David entered making an awful noise on a drum.
"Shut up, David," said his mother, "and tell Edith what you are going to do when you're eighteen."
"Kill the Huns," chanted David. "Mayn't I play my drum any more, mummy?"
"Yes, go and play it all over the house. And sing Tipperary all the time."
David made a shrill departure.
"Of course you can teach any child that!" said Edith.
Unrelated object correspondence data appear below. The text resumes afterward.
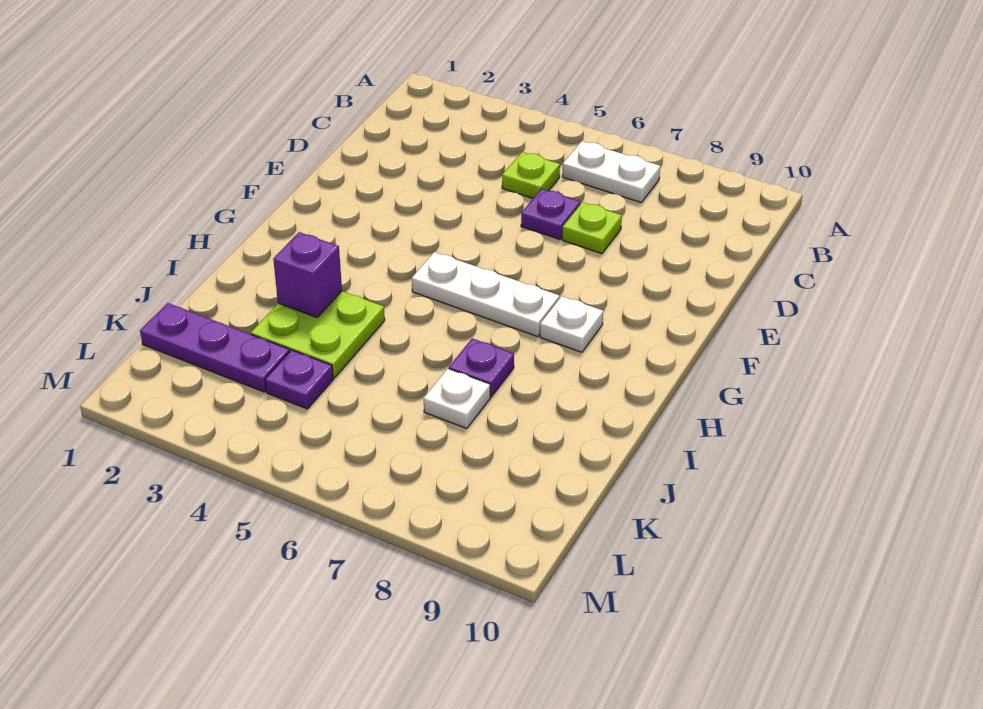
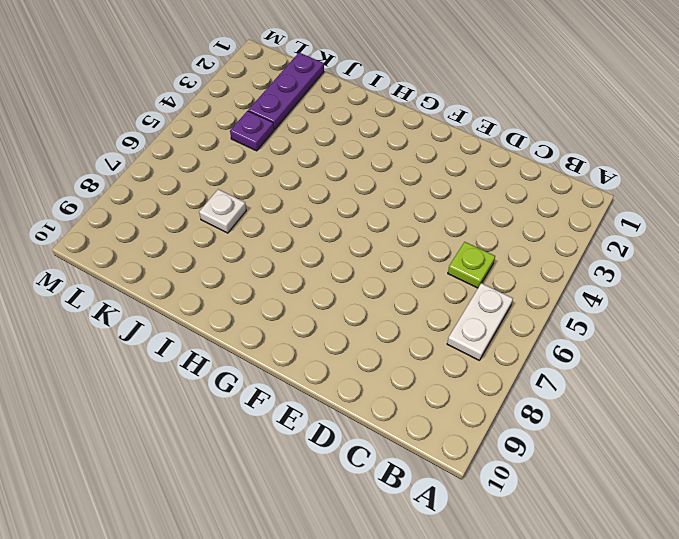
none -> purple 1x1 plate [521,189,580,239]
none -> lime 1x1 plate [562,202,622,254]
none -> white 1x3 plate [412,252,559,337]

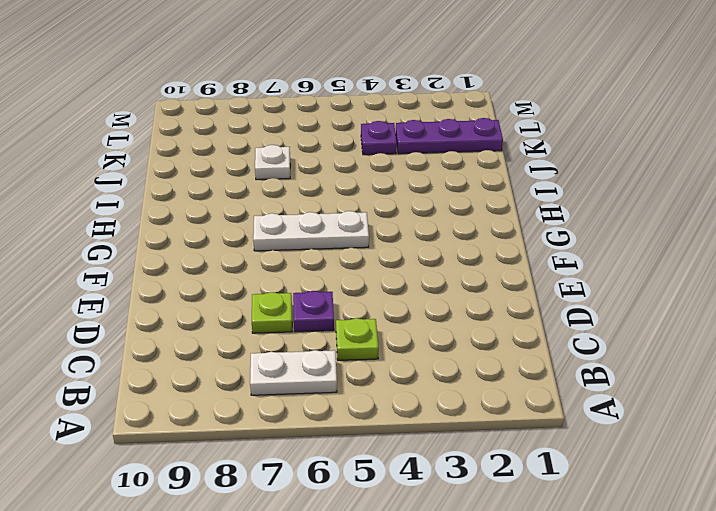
none -> white 1x1 plate [540,296,603,352]
none -> lime 2x2 plate [251,291,385,378]
none -> purple 1x1 plate [449,338,514,397]

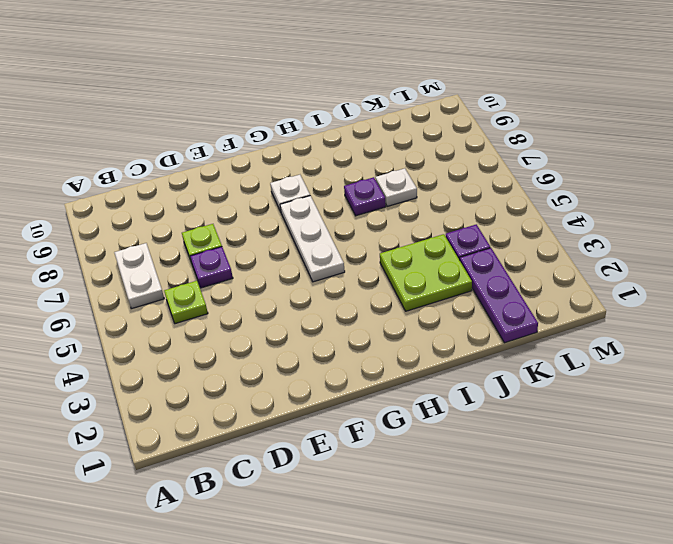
none -> purple 1x1 brick [273,232,342,317]

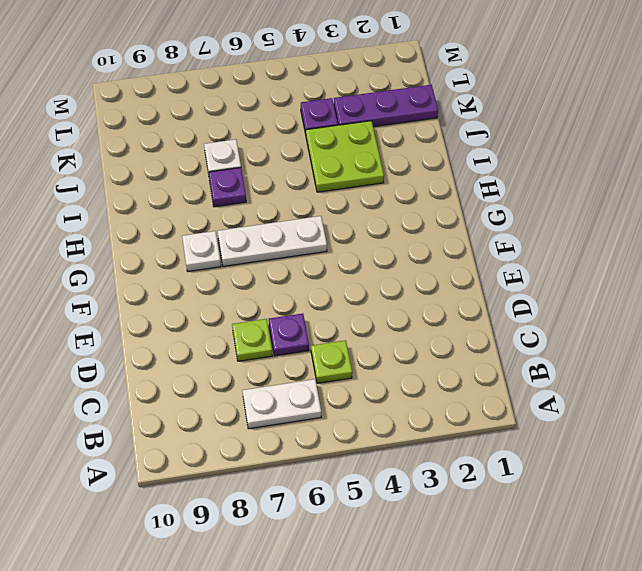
none -> purple 1x1 brick [273,232,342,317]

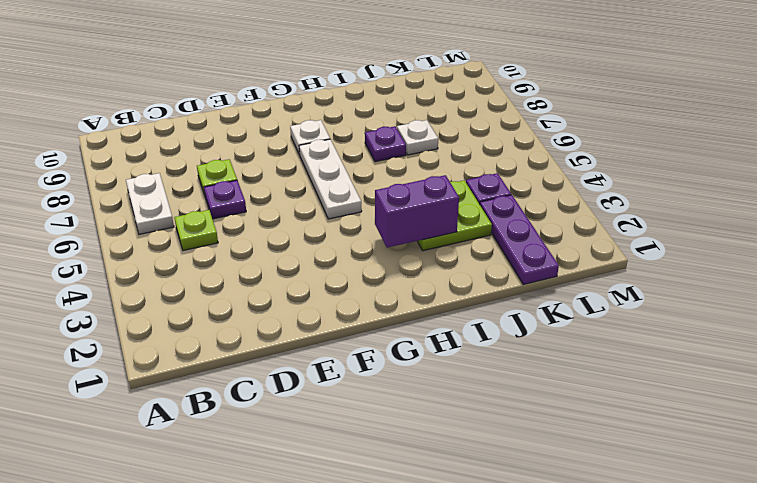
purple 1x2 brick [375,175,459,248] -> purple 1x1 brick [273,232,342,317]

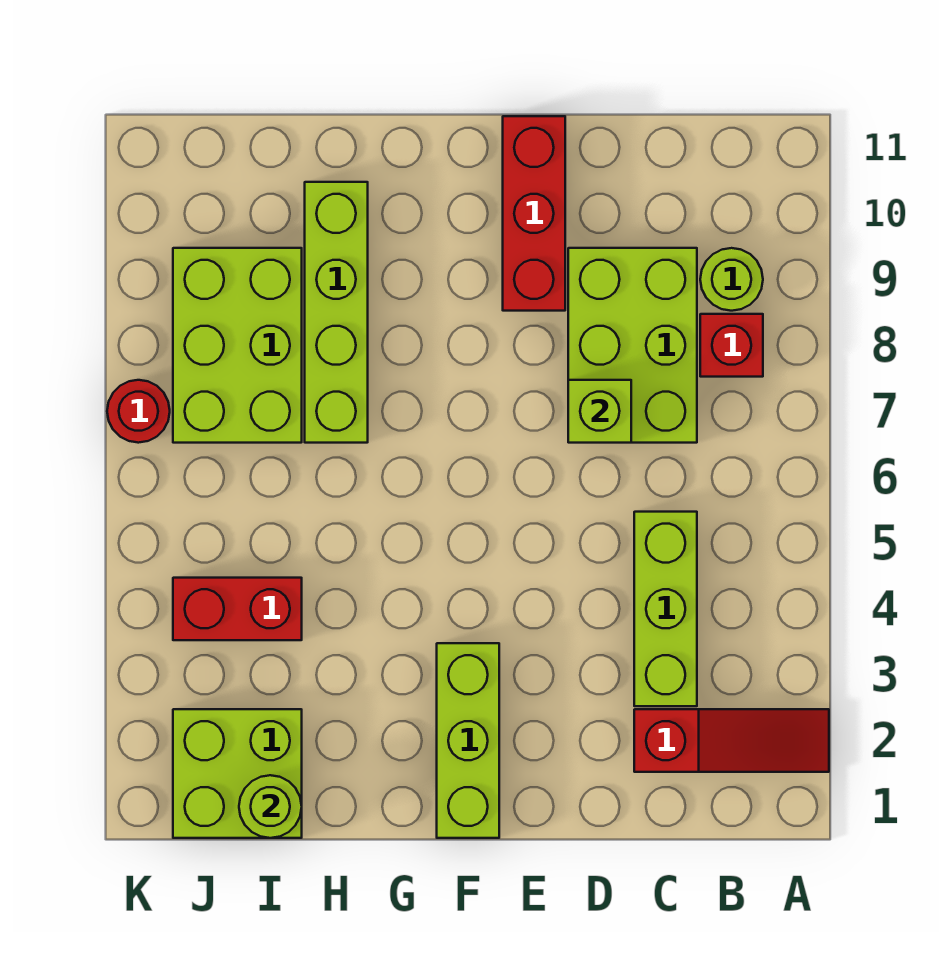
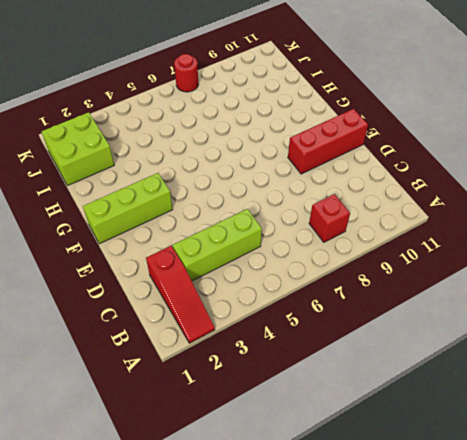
none -> lime 1x1 round brick [700,248,763,311]
none -> lime 2x3 brick [568,248,697,443]
none -> lime 1x4 brick [305,182,368,443]

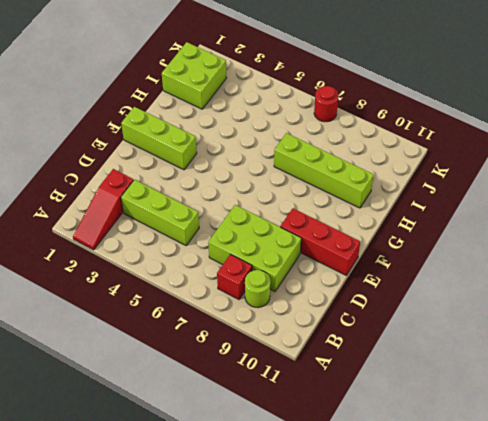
none -> red 1x2 brick [173,578,302,640]
none -> lime 2x3 brick [173,248,302,443]
none -> lime 1x1 brick [568,380,631,443]

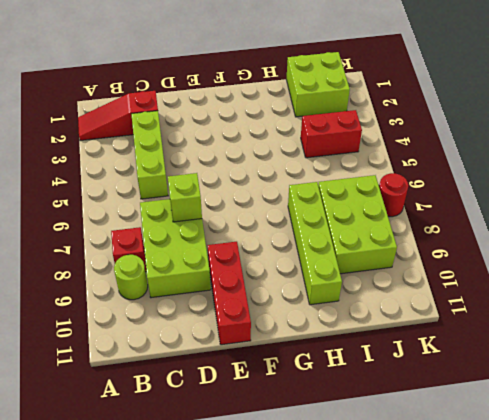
none -> lime 1x3 brick [437,643,499,838]
none -> lime 1x1 round brick [239,775,302,838]

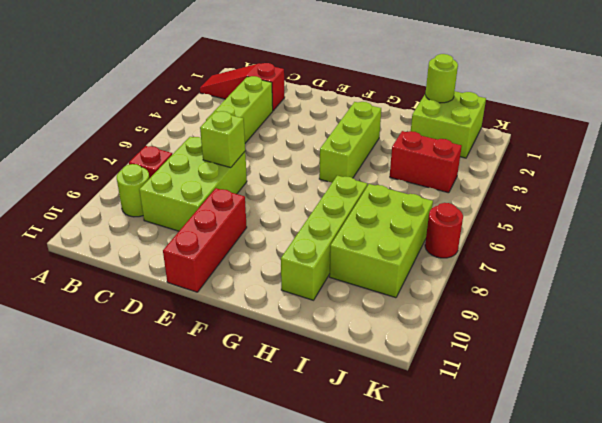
lime 1x3 brick [319,102,381,182] -> lime 1x3 brick moved to [437,643,499,838]

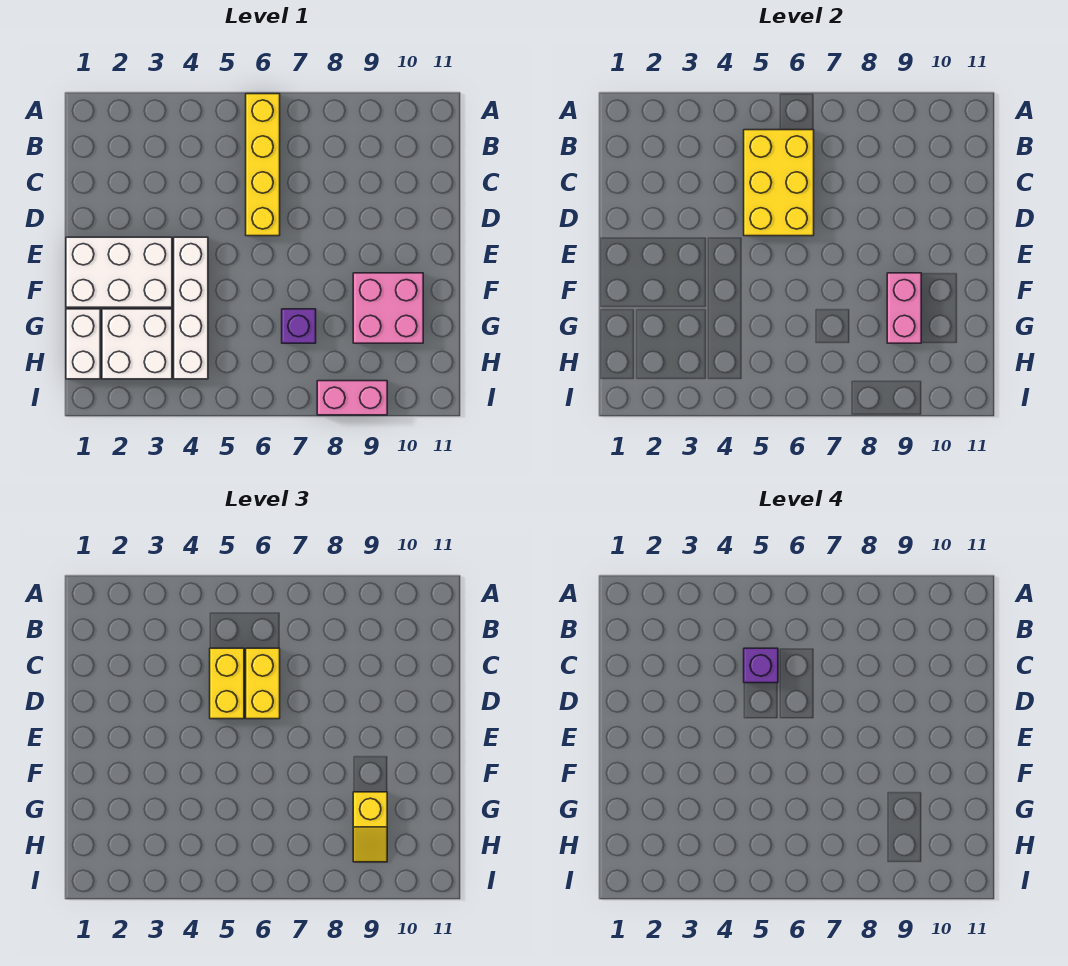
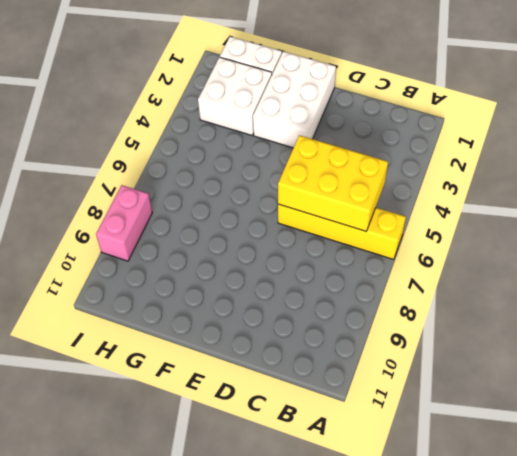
none -> white 1x4 brick [174,237,208,379]
none -> pink 2x2 brick [353,273,423,343]
none -> purple 1x1 brick [282,309,316,343]

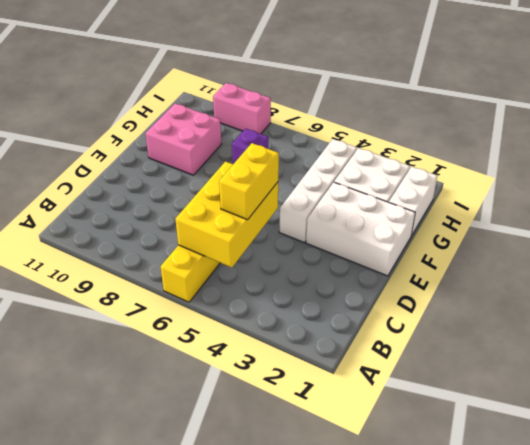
none -> pink 1x2 brick [887,273,921,343]
none -> yellow 1x2 brick [246,648,280,719]
none -> yellow 1x2 slope [353,792,387,862]

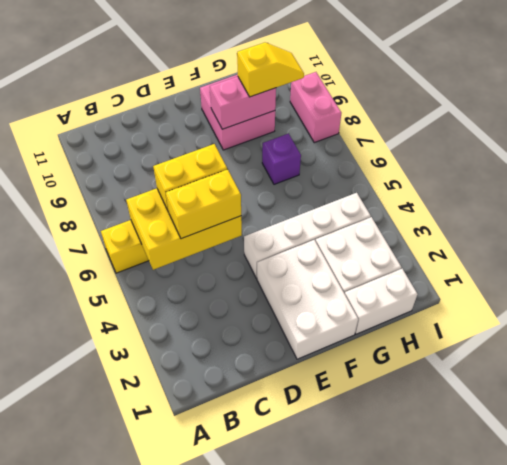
none -> purple 1x1 brick [744,648,778,683]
"I know. That's so lovely. If I had fifty children I should teach it to them all. I wish I had. I should love seeing them all go out to France, and I should squirm as each of them went. I should like to dig up the graves of Bach and Brahms and Beethoven and Wagner and Goethe, and stamp on their remains. They have nothing to do with it all but they're Huns. I don't care whether it is logical or Christian or anything else, but that's the way to win the war. And you're largely responsible for that; I never saw red before you talked such nonsense about the war being over. If we haven't got an army we're going to have one, and I shall learn to drive a motor. If I could go to that window and be shot, provided one of those beastly Huns was shot too, I should give you one kiss, darling, to shew I forgave you, and go to the window dancing! I quite allow that if everybody was like you we should lose, but thank God we're not."
Dodo's face was crimson with pure patriotism.
"I'm not angry with you," she said, "I'm only telling you what you don't know, and what I do know, so don't resent it, because I haven't the slightest intention of quarrelling with you, and it takes two to make a quarrel. You know about trombones and C flat, and if you told me about C flat——"
Edith suddenly burst into a howl of laughter.